In the Yoga Sutras, the sage Patanjali states that the control of the thought waves is Yoga or union with God or Self. As beginners, it is easy to think that we need to get in there and somehow and build a dam against the rushing river of thoughts. This can easily lead to disappointment if we fail in our efforts to stop the torrent of habitual thoughts that have etched groves in the mind and over the coarse of a lifetime. The trick here is in not trying to stop the thoughts through an intense assertion of willpower, but by consistently and patiently redirecting the attention back to the object of meditation. As we do this, we pay close attention to keeping our posture relaxed and free from tension as much as possible. I call this “relaxing the effort.” It’s like the Tai Chi master, always soft, and rooted, yet ready to respond in the moment. Patanjali also states that our meditation asana (seat or posture) should be sukha (happy) and sthiti (stable).
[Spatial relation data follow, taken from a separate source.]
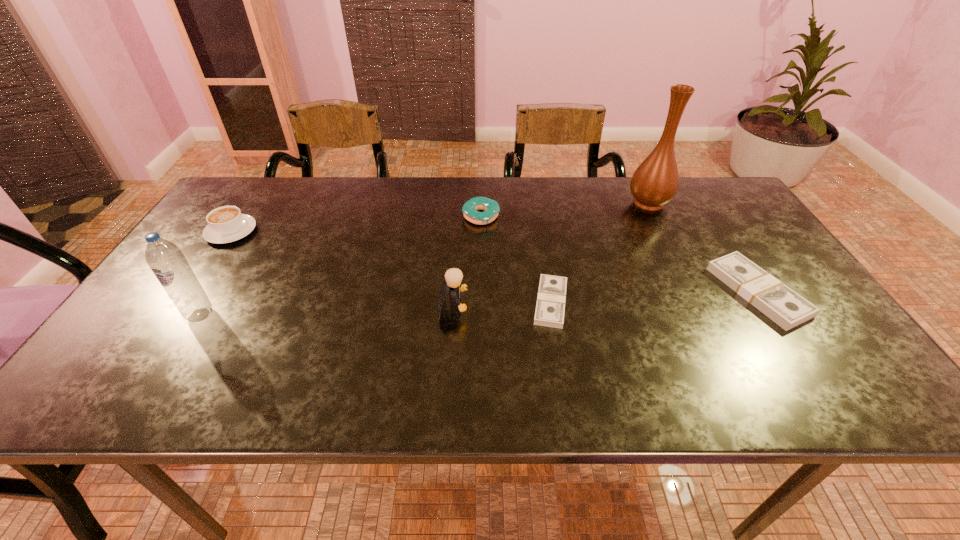
Find the location of a particular element. The width and height of the screenshot is (960, 540). vase located in the far edge section of the desktop is located at coordinates (655, 182).

The height and width of the screenshot is (540, 960). I want to click on cappuccino that is at the left edge, so click(226, 224).

This screenshot has width=960, height=540. I want to click on water bottle present at the left edge, so click(167, 262).

You are a GUI agent. You are given a task and a screenshot of the screen. Output one action in this format:
    pyautogui.click(x=<x>, y=<y>)
    Task: Click on the object that is positioned at the right edge
    This screenshot has height=540, width=960.
    Given the screenshot: What is the action you would take?
    pyautogui.click(x=781, y=304)

Where is `object at the far left corner`? object at the far left corner is located at coordinates (226, 224).

I want to click on vacant space at the far edge, so click(509, 192).

Where is `blank area at the near edge`? The height and width of the screenshot is (540, 960). blank area at the near edge is located at coordinates (568, 359).

In the image, there is a desktop. Where is `free space at the left edge`? This screenshot has height=540, width=960. free space at the left edge is located at coordinates (155, 289).

Find the location of `vacant space at the right edge`. vacant space at the right edge is located at coordinates (776, 266).

At what (x,y) coordinates should I click in order to perform the action: click on vacant point at the far left corner. Please return your answer as a coordinate pair (x, y). Looking at the image, I should click on (249, 201).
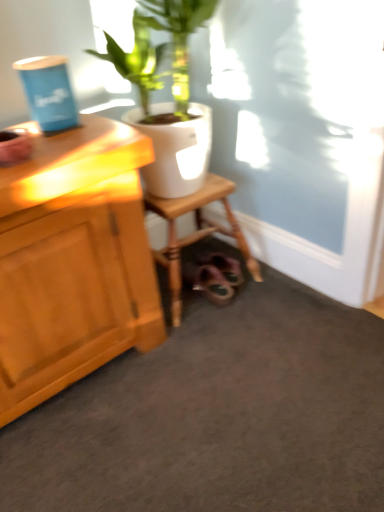
The image size is (384, 512). What are the coordinates of `unoccupied area in front of wooden stool at lower center` in the screenshot? It's located at (211, 352).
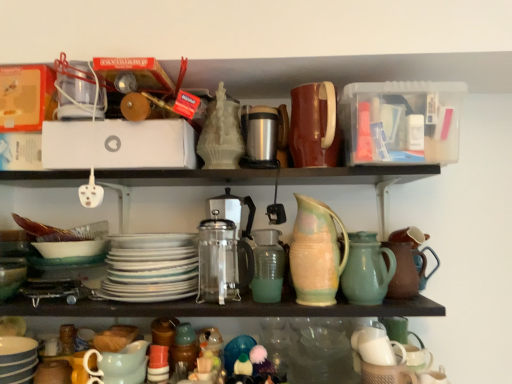
Question: Does satin silver coffee machine at center lie behind white glossy platter at center?

Choices:
 (A) yes
 (B) no

Answer: (A)

Question: Can you confirm if satin silver coffee machine at center is thinner than white glossy platter at center?

Choices:
 (A) no
 (B) yes

Answer: (B)

Question: Is satin silver coffee machine at center facing towards white glossy platter at center?

Choices:
 (A) no
 (B) yes

Answer: (A)

Question: Can white glossy platter at center be found inside satin silver coffee machine at center?

Choices:
 (A) no
 (B) yes

Answer: (A)

Question: Does satin silver coffee machine at center have a greater width compared to white glossy platter at center?

Choices:
 (A) no
 (B) yes

Answer: (A)

Question: Is satin silver coffee machine at center beside white glossy platter at center?

Choices:
 (A) yes
 (B) no

Answer: (B)

Question: Considering the relative sizes of satin silver coffee machine at center and striped ceramic bowls at lower left, acting as the second tableware starting from the bottom, in the image provided, is satin silver coffee machine at center smaller than striped ceramic bowls at lower left, acting as the second tableware starting from the bottom,?

Choices:
 (A) no
 (B) yes

Answer: (A)

Question: Is satin silver coffee machine at center next to striped ceramic bowls at lower left, which ranks as the 2th tableware in top-to-bottom order?

Choices:
 (A) yes
 (B) no

Answer: (B)

Question: From a real-world perspective, is satin silver coffee machine at center positioned over striped ceramic bowls at lower left, the third tableware positioned from the right, based on gravity?

Choices:
 (A) yes
 (B) no

Answer: (A)

Question: Does satin silver coffee machine at center come behind striped ceramic bowls at lower left, the third tableware positioned from the right?

Choices:
 (A) no
 (B) yes

Answer: (B)

Question: Is satin silver coffee machine at center turned away from striped ceramic bowls at lower left, the third tableware positioned from the right?

Choices:
 (A) no
 (B) yes

Answer: (A)

Question: Is satin silver coffee machine at center positioned beyond the bounds of striped ceramic bowls at lower left, which ranks as the 2th tableware in top-to-bottom order?

Choices:
 (A) no
 (B) yes

Answer: (B)

Question: Does satin silver coffee machine at center have a smaller size compared to matte green mixing bowl at lower left?

Choices:
 (A) no
 (B) yes

Answer: (A)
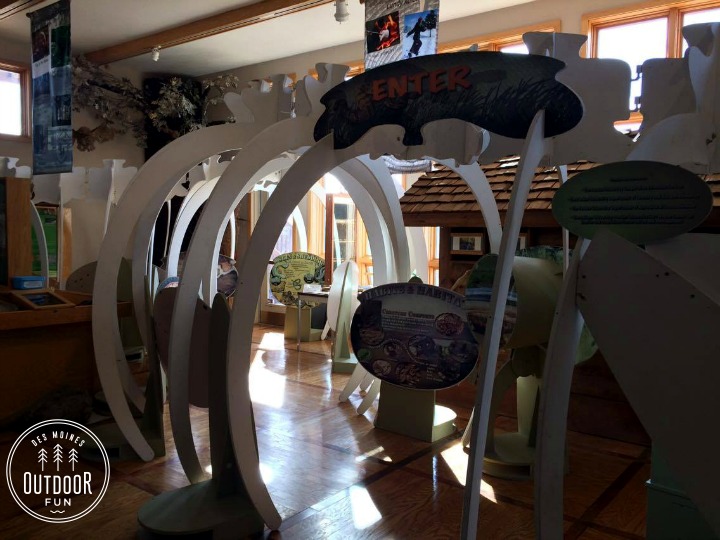
Where is `window pane`? window pane is located at coordinates (643, 37).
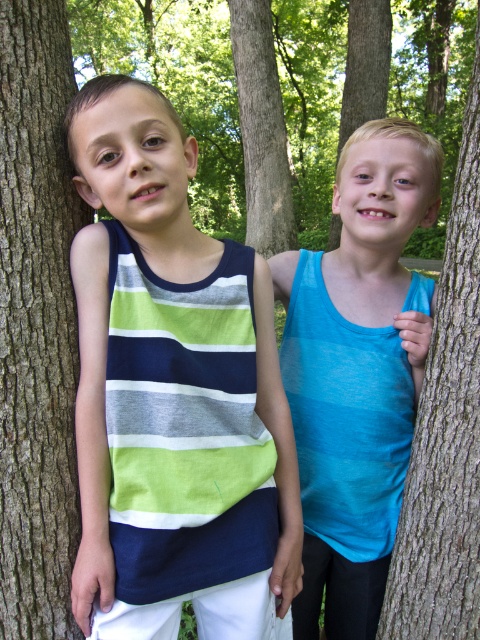
Question: Which point appears closest to the camera in this image?

Choices:
 (A) (424, 605)
 (B) (2, 611)
 (C) (111, 588)
 (D) (299, 348)

Answer: (C)

Question: Considering the real-world distances, which object is farthest from the blue smooth tank top at right?

Choices:
 (A) striped cotton tank top at left
 (B) brown rough tree trunk at right

Answer: (A)

Question: Can you confirm if striped cotton tank top at left is wider than brown rough tree trunk at right?

Choices:
 (A) yes
 (B) no

Answer: (A)

Question: Can you confirm if blue smooth tank top at right is positioned above brown rough tree trunk at right?

Choices:
 (A) yes
 (B) no

Answer: (B)

Question: Considering the relative positions of striped cotton tank top at left and brown rough tree trunk at right in the image provided, where is striped cotton tank top at left located with respect to brown rough tree trunk at right?

Choices:
 (A) above
 (B) below

Answer: (B)

Question: Which object appears farthest from the camera in this image?

Choices:
 (A) brown rough tree trunk at left
 (B) blue smooth tank top at right
 (C) striped cotton tank top at left

Answer: (B)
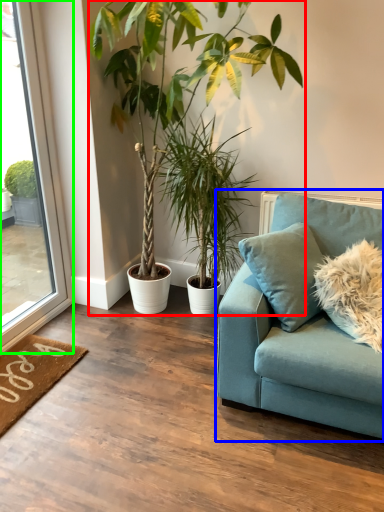
Question: Considering the real-world distances, which object is closest to houseplant (highlighted by a red box)? studio couch (highlighted by a blue box) or window (highlighted by a green box).

Choices:
 (A) studio couch
 (B) window

Answer: (B)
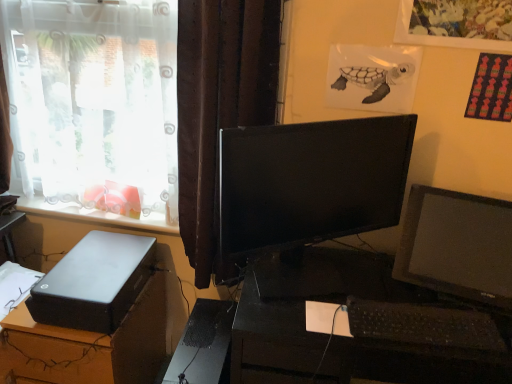
Question: From a real-world perspective, is white plastic window sill at lower left physically located above or below satin black desktop at lower left, which is counted as the 2th desk, starting from the right?

Choices:
 (A) below
 (B) above

Answer: (B)

Question: Is white plastic window sill at lower left to the left or to the right of satin black desktop at lower left, which is counted as the 2th desk, starting from the right, in the image?

Choices:
 (A) right
 (B) left

Answer: (B)

Question: Based on their relative distances, which object is nearer to the black plastic keyboard at lower right?

Choices:
 (A) satin black desktop at lower left, which is counted as the 2th desk, starting from the right
 (B) matte black hard drive at lower left
 (C) black matte computer tower at lower left
 (D) black glossy monitor at center
 (E) brown textured curtain at center

Answer: (D)

Question: Which object is the farthest from the black glossy monitor at center?

Choices:
 (A) satin black desktop at lower left, which is counted as the 2th desk, starting from the right
 (B) black plastic keyboard at lower right
 (C) black plastic desk at center, the second desk from the left
 (D) matte black hard drive at lower left
 (E) white plastic window sill at lower left

Answer: (A)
Sukha suggests a soft, comfortable, open, and receptive posture, and sthiti conveys a stillness and freedom from distraction, not ridged or stiff, which blocks the flow of energy.
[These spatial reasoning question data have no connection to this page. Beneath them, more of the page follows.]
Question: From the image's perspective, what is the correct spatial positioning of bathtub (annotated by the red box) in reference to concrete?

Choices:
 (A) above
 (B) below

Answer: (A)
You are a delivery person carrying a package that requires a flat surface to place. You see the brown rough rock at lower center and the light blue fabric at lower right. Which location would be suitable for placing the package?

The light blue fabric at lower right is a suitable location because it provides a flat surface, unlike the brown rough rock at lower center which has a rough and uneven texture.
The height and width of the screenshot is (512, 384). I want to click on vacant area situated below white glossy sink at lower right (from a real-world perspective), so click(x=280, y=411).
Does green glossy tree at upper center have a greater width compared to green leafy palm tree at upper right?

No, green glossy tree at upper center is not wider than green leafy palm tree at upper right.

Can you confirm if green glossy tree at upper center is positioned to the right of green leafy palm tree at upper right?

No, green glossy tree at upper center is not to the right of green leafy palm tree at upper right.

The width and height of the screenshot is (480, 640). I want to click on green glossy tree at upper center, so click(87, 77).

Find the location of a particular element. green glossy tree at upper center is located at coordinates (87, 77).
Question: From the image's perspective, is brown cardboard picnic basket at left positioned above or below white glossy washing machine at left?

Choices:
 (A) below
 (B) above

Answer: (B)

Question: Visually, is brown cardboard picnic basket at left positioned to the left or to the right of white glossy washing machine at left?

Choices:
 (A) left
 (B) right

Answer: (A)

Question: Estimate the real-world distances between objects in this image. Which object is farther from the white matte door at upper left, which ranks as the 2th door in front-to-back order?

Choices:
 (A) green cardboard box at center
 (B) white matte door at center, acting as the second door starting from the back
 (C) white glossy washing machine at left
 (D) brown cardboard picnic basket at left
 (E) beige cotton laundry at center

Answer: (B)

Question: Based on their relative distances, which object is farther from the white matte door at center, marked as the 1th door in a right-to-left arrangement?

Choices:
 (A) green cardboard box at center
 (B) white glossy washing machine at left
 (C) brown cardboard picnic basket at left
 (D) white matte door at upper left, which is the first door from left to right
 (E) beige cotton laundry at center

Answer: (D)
When we bring ourselves to sitting practice, we do so with a knowing that we are immediately entering into direct and full contact with ourselves, at once human and divine. We may at times peak through the vial of heaven, and at other times plumb the depths of the underworld like a yogic shaman, coming into direct contact with all the debris that lays just below the surface of the mind and all the radiance that shines from our soul.
We may look upon saints and yogis and think, “I want to be at peace like they are.” We may try to emulate their ways, and mold ourselves in their image, but it is important to also remember that all the great yogis have had to sit in the inner cave of the heart and make peace with themselves and the memories, both pleasant and painful, that lay in the mind. In essence, they have had to accept life as it is and to forgive themselves and others, before they could truly let it go. This letting go is a beautiful moment of loving ourselves to the core. Yogis have had their nose put to this proverbial grindstone. The very nature of tapas, or austerity, is to crate heat, or friction, that brings forth, the Agni, or spiritual fire, that ultimately transforms us like the alchemist touchstone.
Self-Inquiry and Self-Surrender
For Atma Vichara, and other forms of meditation, the object that most appeals to the mind, and represents the divine can be chosen. With one pointed practice, the object, either mental or physical, will shine forth in the mind. Eventually, the mind will begin to dissolve into the object. This state is expressed in the age-old saying, “I Am That I Am, or “I and my father are One.”
The great sage Ramana Maharishi frequently taught that the one irrefutable truth is that we all have the sense of “I” and feel that “I” exist. We may not know how we came to exist, or why, but we are all here experiencing this life. This I-sense can be felt within as a vibration of pure beingness, or gently reflected upon when the mind moves outward into a distracted state. As the mind starts to follow the thoughts we can say mentally ”I”, or “I Am,” and then return to the awareness of the pure I-sense. With practice, this “I” will become all that we are aware of, and all that forms around this I-sense will fall away, leaving only the “I.” When the mind is further purify by the light of pure consciousness, the “I” thought too drops away and the self abides in the Self. This dropping or self-surrendering is not a forced or contrived event, but a natural process. Ultimately, it doesn’t matter whether a chosen object is of a personal or impersonal nature, the same self-surrender is needed, and the goal of both is the same. One can choose an object that best suits his or her individual nature or chosen ideal of God or Spirit. Devotion is within the effort and earnestness to drop into Gods Abyss.